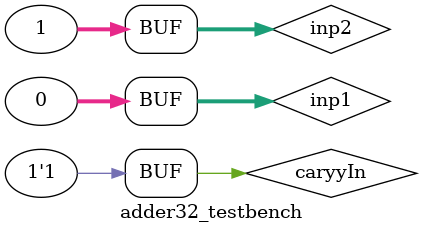
<source format=v>
`timescale 1 ps / 1 ps
module adder32_testbench();

	reg [31:0] inp1,inp2;
	reg caryyIn;
	wire carryOut;
	wire [31:0] result;
	
	
	adder32 adderInst(.A(inp1),.B(inp2),.c_in(caryyIn),.c_out(carryOut),.R(result));
	
	initial
		begin
			inp1 = 32'b0010_0000_0000_0010_0000_0000_0010_0101;
			inp2 = 32'b0000_0000_0000_0010_0000_0100_0010_0001;
			caryyIn = 1'b0;
			#5;
			
			inp1 = 32'b0010_0000_0000_0010_0000_0000_0010_0101;
			inp2 = 32'b0000_0000_0000_0010_0000_0100_0010_0001;
			caryyIn = 1'b1;
			#5;
			
			inp1 = 32'b0000_0000_0000_0000_0000_0000_0000_0000;
			inp2 = 32'b0000_0000_0000_0000_0000_0000_0000_0001;
			caryyIn = 1'b1;
			#5;
		end
		
		initial
			begin
				$monitor("Adder TestBench");
				$monitor("****-ADD- time = %2d ****\ninput1 = %32b\ninput2 = %32b\ncaryyIn = %1b\ncarryOut = %1b, result = %32b",$time,inp1,inp2,caryyIn,carryOut,result);
			end




endmodule
</source>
———
WHAT TO PRODUCE → From the data above, pick out each line containing "caryyIn" and copy it.

RESPONSE TO THIS EXERCISE →
	reg caryyIn;
	adder32 adderInst(.A(inp1),.B(inp2),.c_in(caryyIn),.c_out(carryOut),.R(result));
			caryyIn = 1'b0;
			caryyIn = 1'b1;
			caryyIn = 1'b1;
				$monitor("****-ADD- time = %2d ****\ninput1 = %32b\ninput2 = %32b\ncaryyIn = %1b\ncarryOut = %1b, result = %32b",$time,inp1,inp2,caryyIn,carryOut,result);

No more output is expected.